Consumers in theory have plenty of champions to get things done in society. The hierarchy is government, NGOs, lobbyists and industry bodies, Citizens Advice, parish councils and local pressure groups. But until now, businesses have kept out of politics unless it touched them directly; they tended to lean heavily on talk rather than action, excusing themselves from involvement by saying their job is to give their customers choice.
But now, out of the blue, businesses are taking a stand. Sainsbury’s, Aldi, Greggs, the Co-Op, the British Retail Consortium, and the Hilton Food Group have joined 40 other signatories to a letter essentially telling Brazil they will boycott its products if it carries on destroying the Amazon rain forest.
At least we can all agree about deforestation
They are on safe ground because about the only person the world who does not seem to think deforestation is a problem is the president of Brazil, Jair Bolsonaro, the same man responsible for the deaths of thousands of his citizens due to a botched response to the Covid crisis.
However, we should not assume that businesses will now start to make a stand on other big issues although there is a growing expectation among customers that they should. VMLY&R’s latest BrandAsset Valuator* survey of 16,020 UK consumers showed that more than 60% place more faith in brands than in their governments when it comes to safeguarding society’s health and the natural world.

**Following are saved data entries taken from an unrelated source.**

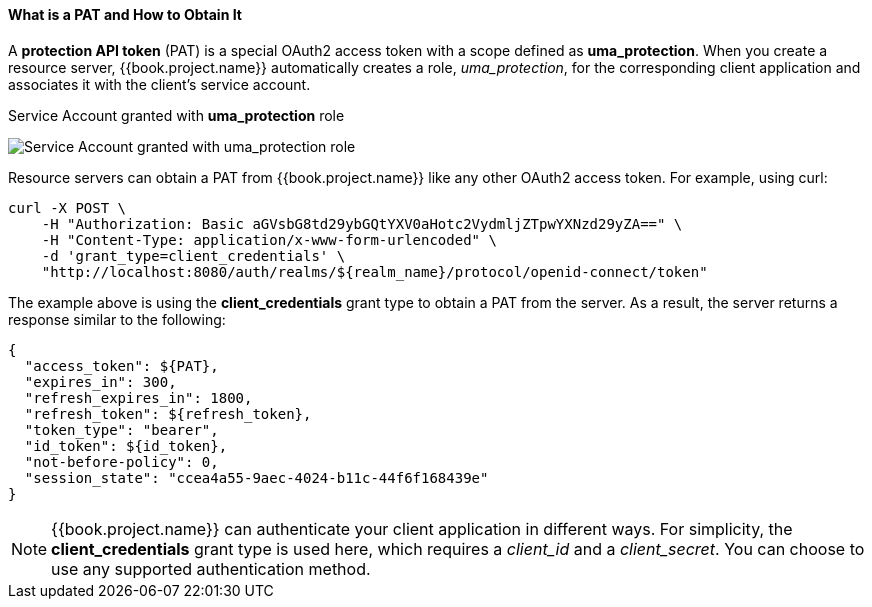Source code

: [[_service_protection_whatis_obtain_pat]]
==== What is a PAT and How to Obtain It

A *protection API token* (PAT) is a special OAuth2 access token with a scope defined as  *uma_protection*. When you create a resource server, {{book.project.name}} automatically
creates a role, _uma_protection_, for the corresponding client application and associates it with the client's service account.

.Service Account granted with *uma_protection* role
image:../../../{{book.images}}/service/rs-uma-protection-role.png[alt="Service Account granted with uma_protection role"]

Resource servers can obtain a PAT from {{book.project.name}} like any other OAuth2 access token. For example, using curl:

```bash
curl -X POST \
    -H "Authorization: Basic aGVsbG8td29ybGQtYXV0aHotc2VydmljZTpwYXNzd29yZA==" \
    -H "Content-Type: application/x-www-form-urlencoded" \
    -d 'grant_type=client_credentials' \
    "http://localhost:8080/auth/realms/${realm_name}/protocol/openid-connect/token"
```

The example above is using the *client_credentials* grant type to obtain a PAT from the server. As a result, the server returns a response similar to the following:

```bash
{
  "access_token": ${PAT},
  "expires_in": 300,
  "refresh_expires_in": 1800,
  "refresh_token": ${refresh_token},
  "token_type": "bearer",
  "id_token": ${id_token},
  "not-before-policy": 0,
  "session_state": "ccea4a55-9aec-4024-b11c-44f6f168439e"
}
```

[NOTE]
{{book.project.name}} can authenticate your client application in different ways. For simplicity, the *client_credentials* grant type is used here,
which requires a _client_id_ and a _client_secret_. You can choose to use any supported authentication method.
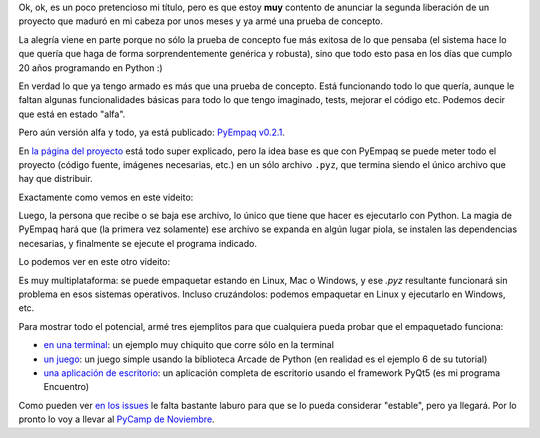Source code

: .. title: El futuro del empaquetado en Python
.. date: 2021-09-26 20:44:00
.. tags: Python, packaging, PyCamp, distribución, proyecto

Ok, ok, es un poco pretencioso mi título, pero es que estoy **muy** contento de anunciar la segunda liberación de un proyecto que maduró en mi cabeza por unos meses y ya armé una prueba de concepto.

La alegría viene en parte porque no sólo la prueba de concepto fue más exitosa de lo que pensaba (el sistema hace lo que quería que haga de forma sorprendentemente genérica y robusta), sino que todo esto pasa en los días que cumplo 20 años programando en Python :)

En verdad lo que ya tengo armado es más que una prueba de concepto. Está funcionando todo lo que quería, aunque le faltan algunas funcionalidades básicas para todo lo que tengo imaginado, tests, mejorar el código etc. Podemos decir que está en estado "alfa".

Pero aún versión alfa y todo, ya está publicado: `PyEmpaq v0.2.1 <https://pypi.org/project/pyempaq/0.2.1/>`_.

.. image:: /images/logo-pyempaq.png
    :alt: El empaquetado hecho fácil
    :target: https://github.com/facundobatista/pyempaq/

En `la página del proyecto <https://github.com/facundobatista/pyempaq/>`_ está todo super explicado, pero la idea base es que con PyEmpaq se puede meter todo el proyecto (código fuente, imágenes necesarias, etc.) en un sólo archivo ``.pyz``, que termina siendo el único archivo que hay que distribuir.

Exactamente como vemos en este videito:

.. image:: /images/pyempaq_demo_pack.gif 
    :alt: Proceso de empaquetado, por el desarrollador (click para ampliar)
    :target: https://github.com/facundobatista/pyempaq/blob/main/resources/demo_pack.gif?raw=True

Luego, la persona que recibe o se baja ese archivo, lo único que tiene que hacer es ejecutarlo con Python. La magia de PyEmpaq hará que (la primera vez solamente) ese archivo se expanda en algún lugar piola, se instalen las dependencias necesarias, y finalmente se ejecute el programa indicado.

Lo podemos ver en este otro videito:

.. image:: /images/pyempaq_demo_run.gif
    :alt: Proceso de ejecución por el usuario final (click para ampliar)
    :target: https://github.com/facundobatista/pyempaq/blob/main/resources/logo-256.png?raw=True

Es muy multiplataforma: se puede empaquetar estando en Linux, Mac o Windows, y ese `.pyz` resultante funcionará sin problema en esos sistemas operativos. Incluso cruzándolos: podemos empaquetar en Linux y ejecutarlo en Windows, etc.

Para mostrar todo el potencial, armé tres ejemplitos para que cualquiera pueda probar que el empaquetado funciona:

- `en una terminal <https://github.com/facundobatista/pyempaq/blob/main/examples/simple-command-line.pyz?raw=True>`_: un ejemplo muy chiquito que corre sólo en la terminal
- `un juego <https://github.com/facundobatista/pyempaq/blob/main/examples/arcade-game.pyz?raw=True>`_: un juego simple usando la biblioteca Arcade de Python (en realidad es el ejemplo 6 de su tutorial)
- `una aplicación de escritorio <https://github.com/facundobatista/pyempaq/blob/main/examples/desktop-qt-app.pyz?raw=True>`_: un aplicación completa de escritorio usando el framework PyQt5 (es mi programa Encuentro)

Como pueden ver `en los issues <https://github.com/facundobatista/pyempaq/issues>`_ le falta bastante laburo para que se lo pueda considerar "estable", pero ya llegará. Por lo pronto lo voy a llevar al `PyCamp de Noviembre <https://wiki.python.org.ar/PyCamp/2021/>`_.
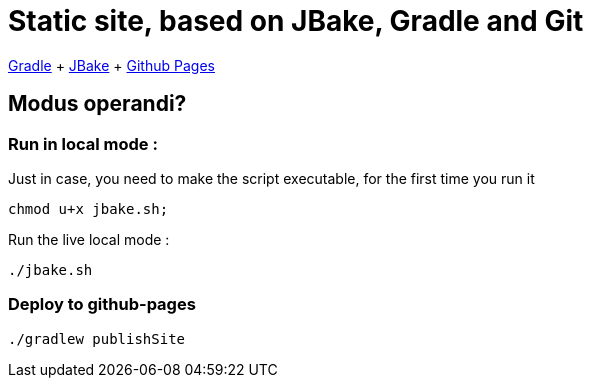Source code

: = Static site, based on JBake, Gradle and Git

https://docs.gradle.org/current/userguide/userguide.html[Gradle]
+ https://jbake.org/[JBake]
+ https://pages.github.com/[Github Pages]

== Modus operandi?

=== Run in local mode :

Just in case, you need to make the script executable, for the first time you run it
```
chmod u+x jbake.sh;
```


Run the live local mode :
```
./jbake.sh
```


=== Deploy to github-pages

```
./gradlew publishSite
```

In addition, nearly nine in 10 expect brands to continue to be a positive influence and support the public good.
The brands themselves clearly recognise that supporting causes has a commercial imperative; they are a perfect opportunity to engage with and get closer to customers, and then to use the interactions to build up a better picture of their needs.
The dangers of playing politics
For supermarkets specifically issues management is a minefield; one man’s meat is another man’s poison, and supermarkets will have to find a point of balance between being a consumer champion and a consumer supplier.
For now, they are on safe ground but once special interests go mainstream – think how quickly plant-based foods took off during 2020 – and different groups unite – think diet, climate and health all crowded round a supermarket shelf demanding to know what’s in the Vegan Bento Bowl – and supermarkets will have to expand their already growing communications departments.
The danger is that a supermarket chain acquires a reputation for being left or right wing and all the other baggage that goes with that.